Refuser de rester « à sa place » est un acte d’insubordination. Dès lors, être féministe, c’est être radicale.
« Personne n’a encore inventé la boussole féministe à usage masculin », écrivez-vous. C’est vrai que les hommes féministes sont rares.
Se dire féministe, de la part d’un homme, demande une prise de conscience, sans doute même un examen de conscience. Être un homme féministe n’est ni un titre de gloire, ni un acte d’héroïsme ; c’est plutôt une lutte contre soi-même et notamment contre ses privilèges. J’ai la chance d’avoir une femme féministe. Il y a eu des tensions, des disputes que vous devinez. Et puis il se trouve que nous avons eu trois filles.
Le féminisme, les questions d’inégalité, de violence, de discrimination, d’injustice, me touchent maintenant personnellement. Mon livre est une boussole dans la mesure où il étudie la validité des attitudes masculines au regard des rapports de genre. Que signifie être un « mec bien » aujourd’hui ?
Vous dites même que vous êtes une féministe !
Je plaide pour une réinvention du masculin. Pour une morale du masculin, dans le couple et la famille, mais aussi dans le travail, la ville, la séduction, le langage. J’en suis venu à réfléchir à la place que les hommes pourraient occuper au sein du mouvement féministe. Si je dis que je suis féministe, c’est par solidarité, et non pour usurper un rôle que je n’ai pas à occuper. En dépit des pionniers comme Condorcet, Fourier ou Léon Richer, le féminisme a été historiquement porté par les femmes. De même qu’un non-juif luttera contre l’antisémitisme ou que des Blancs ont combattu l’esclavage, en ce sens, oui, je suis une féministe.

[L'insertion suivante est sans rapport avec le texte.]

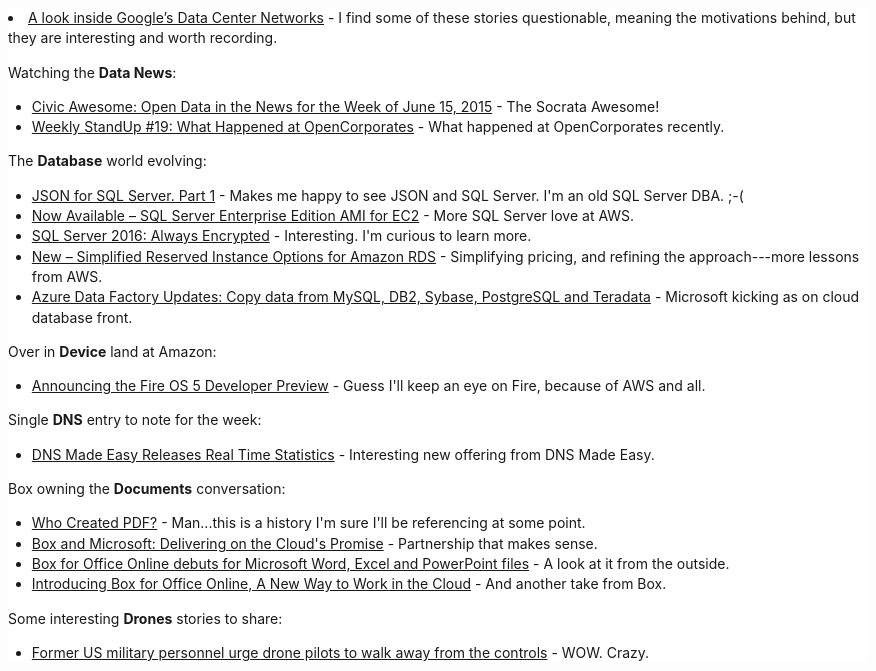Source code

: <li><a href="http://googlecloudplatform.blogspot.com/2015/06/A-Look-Inside-Googles-Data-Center-Networks.html">A look inside Google&rsquo;s Data Center Networks</a> - I find some of these stories questionable, meaning the motivations behind, but they are interesting and worth recording.</li>
</ul>
<p>Watching the&nbsp;<strong>Data News</strong>:</p>
<ul>
<li><a href="http://www.socrata.com/blog/civic-awesome-open-data-in-the-news-for-the-week-of-june-15-2015/">Civic Awesome: Open Data in the News for the Week of June 15, 2015</a> - The Socrata Awesome!</li>
<li><a href="http://blog.opencorporates.com/2015/06/19/weekly-standup-19-what-happened-at-opencorporates/">Weekly StandUp #19: What Happened at OpenCorporates</a>&nbsp;- What happened at OpenCorporates recently.</li>
</ul>
<p>The&nbsp;<strong>Database</strong>&nbsp;world evolving:</p>
<ul>
<li><a href="http://www.codeproject.com/Articles/1000953/JSON-for-SQL-Server-Part">JSON for SQL Server. Part 1</a> - Makes me happy to see JSON and SQL Server. I'm an old SQL Server DBA. ;-(</li>
<li><a href="https://aws.amazon.com/blogs/aws/now-available-sql-server-enterprise-edition-ami-for-ec2/">Now Available &ndash; SQL Server Enterprise Edition AMI for EC2</a> - More SQL Server love at AWS.</li>
<li><a href="http://www.infoq.com/news/2015/06/SQL-Server-Always-Encrypted?utm_campaign=infoq_content&amp;utm_source=infoq&amp;utm_medium=feed&amp;utm_term=global">SQL Server 2016: Always Encrypted</a> - Interesting. I'm curious to learn more.</li>
<li><a href="https://aws.amazon.com/blogs/aws/new-simplified-reserved-instance-options-for-amazon-rds/?sc_campaign=launch&amp;sc_category=rds&amp;sc_channel=SM&amp;sc_content=ri_payop&amp;sc_detail=std&amp;sc_medium=aws&amp;sc_publisher=tw_go&amp;adbsc=social_launches_20150616_47589646&amp;adbid=610623215690354688&amp;adbpl=tw&amp;adbpr=66780587">New &ndash; Simplified Reserved Instance Options for Amazon RDS</a> - Simplifying pricing, and refining the approach---more lessons from AWS.</li>
<li><a href="http://azure.microsoft.com/blog/2015/06/15/azure-data-factory-updates-copy-data-from-mysql-db2-sybase-postgresql-and-teradata/">Azure Data Factory Updates: Copy data from MySQL, DB2, Sybase, PostgreSQL and Teradata</a> - Microsoft kicking as on cloud database front.</li>
</ul>
<ul>
</ul>
<p>Over in&nbsp;<strong>Device</strong>&nbsp;land at Amazon:</p>
<ul>
<li><a href="https://developer.amazon.com/appsandservices/community/post/Tx2EQ2T7R75R810/Announcing-the-Fire-OS-5-Developer-Preview">Announcing the Fire OS 5 Developer Preview</a> - Guess I'll keep an eye on Fire, because of AWS and all.</li>
</ul>
<p>Single&nbsp;<strong>DNS</strong>&nbsp;entry to note for the week:</p>
<ul>
<li><a href="http://www.dnsmadeeasy.com/dns-made-easy-releases-real-time-statistics/">DNS Made Easy Releases Real Time Statistics</a> - Interesting new offering from DNS Made Easy.</li>
</ul>
<p>Box owning the&nbsp;<strong>Documents</strong>&nbsp;conversation:</p>
<ul>
<li><a href="http://blogs.adobe.com/conversations/2015/06/who-created-pdf.html">Who Created PDF?</a> - Man...this is a history I'm sure I'll be referencing at some point.</li>
<li><a href="https://www.box.com/blog/delivering-on-the-clouds-promise/">Box and Microsoft: Delivering on the Cloud's Promise</a> - Partnership that makes sense.</li>
<li><a href="http://www.zdnet.com/article/box-for-office-online-debuts-for-microsoft-word-excel-and-powerpoint-files/#ftag=RSSbaffb68">Box for Office Online debuts for Microsoft Word, Excel and PowerPoint files</a> - A look at it from the outside.</li>
<li><a href="https://www.box.com/blog/introducing-box-for-office-online/">Introducing Box for Office Online, A New Way to Work in the Cloud</a> - And another take from Box.</li>
</ul>
<p>Some interesting&nbsp;<strong>Drones</strong>&nbsp;stories to share:</p>
<ul>
<li><a href="http://www.rawstory.com/2015/06/former-us-military-personnel-urge-drone-pilots-to-walk-away-from-the-controls/">Former US military personnel urge drone pilots to walk away from the controls</a> - WOW. Crazy.</li>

Mais mon rôle est plutôt de réfléchir à la manière dont les hommes peuvent se réinventer, pour créer des masculinités qui soient compatibles avec les droits des femmes et les droits de tous les hommes. J’ai le sentiment que cela bouge de génération en génération. Quand je vois des hommes qui ont 30 ou 35 ans, notamment dans les pays scandinaves, je les trouve meilleurs que moi. Pour eux, l’égalité n’est pas un combat contre soi-même, mais quelque chose de naturel.
Aujourd’hui, je sens une montée des doutes : comment se définir, comment se comporter quand on est un homme ? Le risque n’est-il pas d’être un homme archaïque, façonné par le patriarcat, complètement largué par rapport à la marche du monde ? Beaucoup d’hommes se posent des questions sur le travail, l’éducation, la vie en couple, la séduction. Cela n’empêche pas malheureusement la domination de persister.
Êtes-vous curieux des réactions que votre livre ne manquera pas de susciter ?
J’espère que beaucoup de lectrices, féministes ou non, vont s’y reconnaître : cela fait des années, voire des décennies, qu’elles attendent la mise en mouvement du masculin. J’espère aussi un intérêt de la part des hommes. Il ne faut pas oublier qu’il y a un vif antiféminisme masculin, par hostilité, mépris ou indifférence. C’est important qu’ils s’intéressent à ces questions – pour leurs filles, leurs conjointes, leurs sœurs, leurs mères. Et tout simplement par militantisme démocratique.
Est-ce qu’on a envie d’une société avec autant de violences, d’inégalités, de discriminations, d’appauvrissement du masculin ? Avec des hommes qui ne voient pas grandir leurs enfants, qui sont excités par la vitesse ou l’argent, incapables de se prendre en charge, avec une conception archaïque des rapports de sexe, de leurs émotions ou de leurs fragilités. Les enjeux dont je parle sont cruciaux pour la morale, la démocratie et l’équilibre du couple, mais aussi pour le bonheur des femmes et des hommes. Tout simplement.
* »Des hommes justes, du patriarcat aux nouvelles masculinités », Ivan Jablonka, Editions du Seuil, 448 pages, 22 euros. Parution : 22 août 2019.